Book celebrates Tinderbox City’s firefighting heroes
March 9, 2010

Retired firefighter Jim Smith provided valuable perspectives for Tinderbox Heroes
On March 28, 1960, fire crews answered a call to attend a blaze at a whisky bond warehouse in Cheapside Street, Anderston.
Blue flames of burning alcohol had been seen licking from the Victorian structure fed, it would later emerge, by 20,000 casks of spirit.
Glasgow Fire Service took an emergency call to attend the fire at around 7.15pm. Within minutes of their arrival, 14 firemen and five members of the Glasgow Salvage Corps were dead – buried as walls in Cheapside and Warroch streets were blow outwards by the explosion of a lethal combination of tinder dry wood, heat and flammable spirits. It is the worst peacetime fire disaster in British history.
By coincidence, that year Jim Smith, a young man from Dalbeattie, Kirkcudbrightshire – now Dumfries & Galloway – arrived in Glasgow to start a life-long career as a firefighter. Now retired, he is an advocate of, and friend to, the service.

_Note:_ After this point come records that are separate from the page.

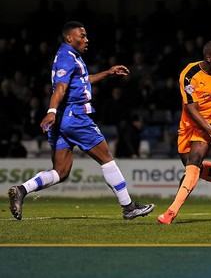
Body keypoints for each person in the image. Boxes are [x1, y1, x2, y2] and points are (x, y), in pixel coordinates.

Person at [7, 21, 154, 220]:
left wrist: (108, 73)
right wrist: (51, 110)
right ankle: (128, 207)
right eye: (82, 36)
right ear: (69, 37)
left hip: (62, 121)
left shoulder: (69, 56)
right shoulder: (67, 58)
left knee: (61, 172)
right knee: (106, 159)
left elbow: (84, 80)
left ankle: (22, 189)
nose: (86, 39)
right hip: (75, 117)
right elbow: (61, 88)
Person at [157, 40, 211, 225]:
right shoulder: (189, 75)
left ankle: (170, 212)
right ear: (209, 58)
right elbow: (191, 109)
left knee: (194, 162)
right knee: (191, 166)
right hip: (189, 121)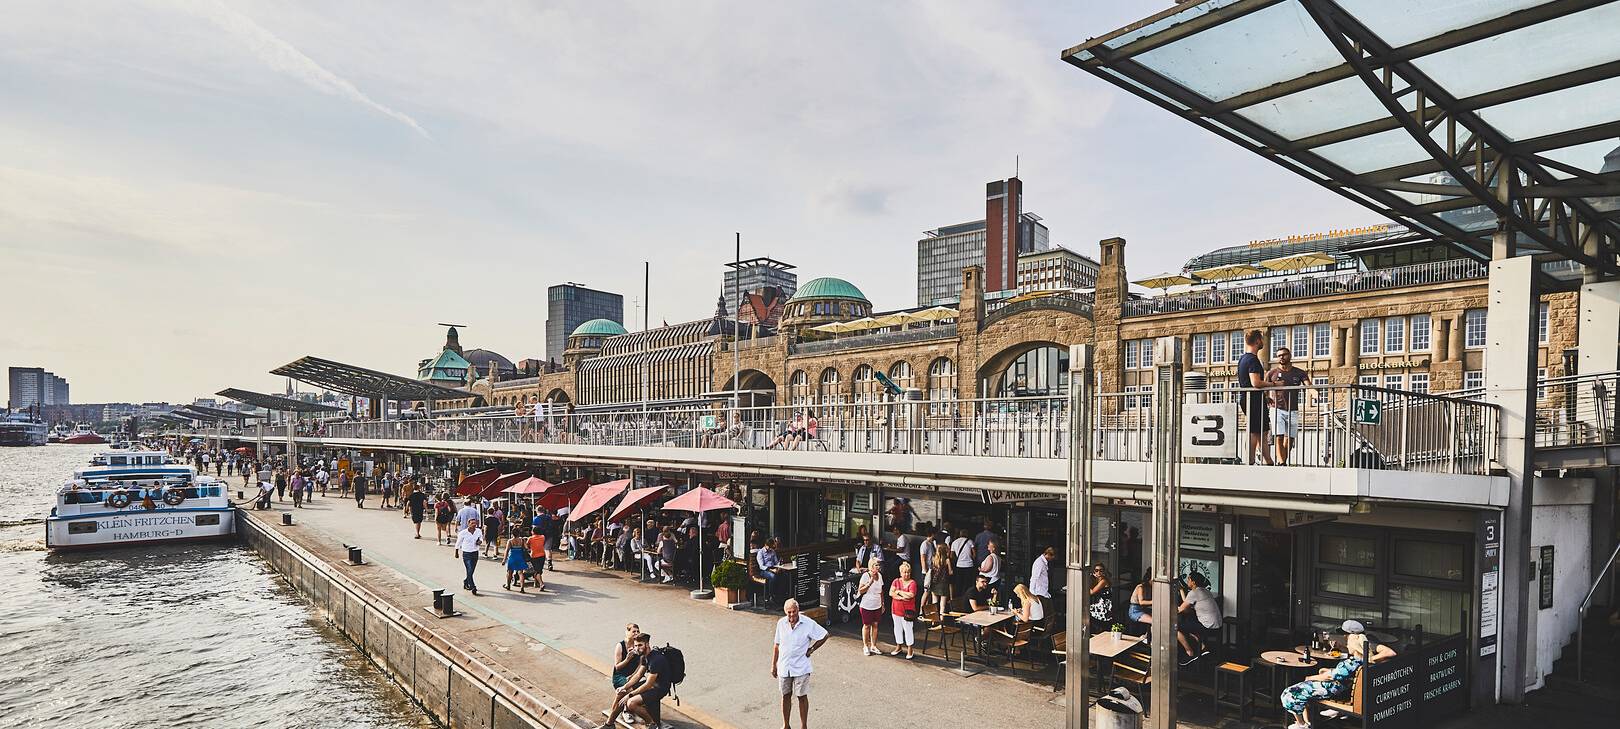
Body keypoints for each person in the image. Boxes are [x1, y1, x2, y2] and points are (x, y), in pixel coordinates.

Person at [1281, 621, 1396, 729]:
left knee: (1290, 693)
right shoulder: (1359, 659)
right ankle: (1307, 723)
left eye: (1347, 640)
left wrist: (1311, 678)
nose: (1345, 641)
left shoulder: (1354, 661)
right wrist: (1329, 670)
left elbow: (1331, 676)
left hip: (1333, 688)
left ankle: (1301, 725)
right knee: (1303, 688)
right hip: (1342, 686)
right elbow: (1340, 673)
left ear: (1353, 641)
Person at [771, 599, 828, 729]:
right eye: (789, 612)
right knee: (785, 695)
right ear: (785, 612)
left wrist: (812, 649)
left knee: (801, 696)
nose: (792, 615)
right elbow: (776, 645)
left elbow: (824, 635)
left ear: (798, 610)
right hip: (784, 666)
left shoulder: (808, 623)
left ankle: (804, 726)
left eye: (794, 612)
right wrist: (773, 665)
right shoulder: (781, 623)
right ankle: (786, 725)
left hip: (801, 667)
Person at [604, 633, 669, 729]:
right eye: (635, 645)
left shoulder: (656, 660)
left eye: (640, 645)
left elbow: (648, 684)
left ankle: (652, 724)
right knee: (622, 693)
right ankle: (609, 724)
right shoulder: (644, 656)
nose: (637, 648)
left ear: (647, 644)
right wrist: (624, 687)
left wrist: (630, 695)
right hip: (651, 685)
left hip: (659, 688)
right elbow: (638, 675)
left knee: (631, 703)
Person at [1238, 329, 1277, 465]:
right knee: (1255, 431)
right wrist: (1274, 384)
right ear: (1257, 341)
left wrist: (1265, 398)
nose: (1263, 342)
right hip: (1253, 400)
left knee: (1262, 431)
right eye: (1262, 339)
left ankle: (1268, 460)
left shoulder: (1243, 358)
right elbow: (1256, 383)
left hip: (1251, 399)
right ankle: (1251, 460)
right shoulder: (1253, 360)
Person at [1267, 346, 1310, 464]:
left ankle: (1282, 462)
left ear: (1290, 355)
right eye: (1279, 355)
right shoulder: (1272, 373)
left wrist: (1314, 392)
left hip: (1293, 409)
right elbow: (1264, 388)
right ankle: (1282, 463)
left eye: (1284, 354)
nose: (1281, 357)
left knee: (1290, 438)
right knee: (1279, 436)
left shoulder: (1299, 372)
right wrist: (1267, 398)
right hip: (1276, 408)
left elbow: (1308, 385)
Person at [1175, 571, 1222, 665]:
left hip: (1208, 627)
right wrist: (1181, 590)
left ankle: (1189, 653)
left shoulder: (1194, 593)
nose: (1187, 581)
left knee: (1175, 627)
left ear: (1193, 582)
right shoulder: (1205, 591)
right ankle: (1203, 648)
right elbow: (1187, 604)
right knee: (1189, 620)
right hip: (1217, 626)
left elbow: (1180, 609)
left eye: (1188, 579)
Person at [888, 562, 919, 659]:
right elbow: (891, 593)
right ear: (900, 572)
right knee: (897, 628)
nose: (907, 574)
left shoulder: (913, 583)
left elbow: (911, 595)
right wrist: (901, 597)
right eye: (905, 572)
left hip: (908, 611)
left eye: (908, 572)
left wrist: (899, 592)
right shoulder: (896, 581)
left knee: (908, 629)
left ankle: (910, 648)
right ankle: (899, 646)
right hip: (896, 609)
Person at [856, 558, 884, 656]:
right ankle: (865, 646)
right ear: (871, 566)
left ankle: (873, 645)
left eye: (878, 565)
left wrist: (883, 604)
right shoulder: (865, 576)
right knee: (867, 625)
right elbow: (860, 591)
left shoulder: (880, 576)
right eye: (876, 565)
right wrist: (869, 583)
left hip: (877, 605)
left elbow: (881, 591)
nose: (878, 567)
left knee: (875, 625)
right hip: (866, 605)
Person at [457, 519, 484, 596]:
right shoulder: (463, 533)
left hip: (475, 552)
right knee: (469, 568)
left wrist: (480, 541)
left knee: (471, 570)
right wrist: (456, 552)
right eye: (472, 523)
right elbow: (458, 542)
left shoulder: (478, 531)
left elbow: (481, 538)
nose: (474, 525)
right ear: (468, 524)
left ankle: (466, 581)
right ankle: (473, 586)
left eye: (475, 523)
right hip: (466, 553)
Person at [610, 623, 642, 690]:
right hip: (620, 676)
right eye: (634, 631)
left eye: (638, 631)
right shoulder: (620, 646)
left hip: (634, 674)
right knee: (633, 687)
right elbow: (617, 667)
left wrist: (633, 675)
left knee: (647, 685)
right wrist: (627, 659)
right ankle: (622, 699)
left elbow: (641, 664)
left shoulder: (639, 645)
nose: (636, 633)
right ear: (627, 632)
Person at [949, 528, 976, 601]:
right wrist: (971, 559)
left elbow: (951, 555)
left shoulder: (954, 542)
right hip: (969, 565)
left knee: (959, 583)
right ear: (967, 534)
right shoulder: (970, 541)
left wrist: (957, 560)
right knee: (967, 583)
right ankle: (966, 597)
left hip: (959, 565)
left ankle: (958, 598)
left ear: (960, 534)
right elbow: (974, 554)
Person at [925, 544, 952, 617]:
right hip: (944, 583)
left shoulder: (934, 559)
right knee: (942, 604)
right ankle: (941, 620)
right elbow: (950, 572)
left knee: (934, 603)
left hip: (935, 583)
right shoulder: (947, 560)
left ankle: (934, 620)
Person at [757, 537, 785, 603]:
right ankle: (771, 595)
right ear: (766, 545)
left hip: (773, 568)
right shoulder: (760, 553)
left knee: (784, 575)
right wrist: (772, 570)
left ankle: (780, 594)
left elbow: (776, 562)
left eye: (771, 547)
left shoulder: (772, 551)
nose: (770, 549)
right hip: (764, 570)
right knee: (773, 576)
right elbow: (761, 566)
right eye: (769, 547)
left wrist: (779, 565)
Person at [1088, 564, 1115, 632]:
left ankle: (1093, 630)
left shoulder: (1103, 581)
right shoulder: (1097, 581)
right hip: (1100, 603)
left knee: (1086, 611)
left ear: (1104, 572)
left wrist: (1086, 581)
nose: (1098, 573)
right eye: (1096, 570)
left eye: (1101, 570)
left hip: (1104, 605)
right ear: (1094, 572)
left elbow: (1092, 592)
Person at [1029, 546, 1054, 614]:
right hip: (1039, 593)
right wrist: (1031, 593)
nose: (1052, 559)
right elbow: (1034, 578)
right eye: (1052, 557)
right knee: (1043, 613)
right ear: (1048, 555)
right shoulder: (1039, 563)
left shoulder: (1044, 562)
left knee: (1047, 613)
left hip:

Now, on the 50th anniversary of the Cheapside Street disaster, Jim Smith’s experiences and those of many of his brave colleagues, have been collected in a book called Tinderbox Heroes.
Jim, who is co-author of the book with Alan Forbes, currently a press officer for the Fire and Rescue Service in Strathclyde, said that when he joined up, Cheapside Street was ‘still very much in the minds of the fire brigade and the citizens of Glasgow’.
His job, he said, was ‘a daily learning event’. No stranger to peril, he attended the fire at a Grandfare supermarket in Cowcaddens in September 1966. The fire was fought from across a lane by running a hose from a window in adjacent Stewart Street Police Station.
‘A moment later the wall of Grandfare came down and filled up the lane. Our window was completely blocked and our line of hose destroyed. We thought we had been entombed but were able to escape through the offices,’ Jim wrote.
‘All I heard was rumble, rumble, rumble,’ he said, describing the collapse. ‘We were stuck … we got out but it was hairy.’
Adding a note of levity, he said: ‘I think when you’re in the fire service you tend to be very aware of noise. I think we jump at sudden sounds more than the average person – our survival instinct.’
Tinderbox Heroes catalogues a number of fires through the 1940s, 50s, 60s and 70s and listens to the voices of the men who fought them. Cheapside Street is at its heart.
Jim is scathing of the ‘Dickensian conditions’ of many of the buildings in Glasgow at that time. Many of Glasgow’s Victorian warehouses and buildings survived bombing by Nazi Germany in the Second World War. Their poor condition, lax safety measures, wooden floors and barred windows, Jim feels, were factors in many of the fatalities that took place in our ‘Tinderbox City’.
If there was an element of fortune in Cheapside Street, Jim said, it was that more crews were not sent in the first instance.
‘They had the minimum attendance. They made “pumps five” at the very beginning. They made “pumps eight” two minutes before the walls blew out, so you’d have had all these other men in the street. As that message went out, the walls went.’
Tinderbox Heroes will be launched at the Mitchell Library on March 9 at 3.30pm as part of the Aye Write festival with an appearance by authors Alan Forbes and Jim Smith. Strathclyde Fire & Rescue will be marking the 50th anniversary of the Cheapside Street disaster throughout March. There is a memorial to the lost firefighters and salvage workers at Glasgow Necropolis and outside the former Central Hotel in Hope Street at Gordon Street.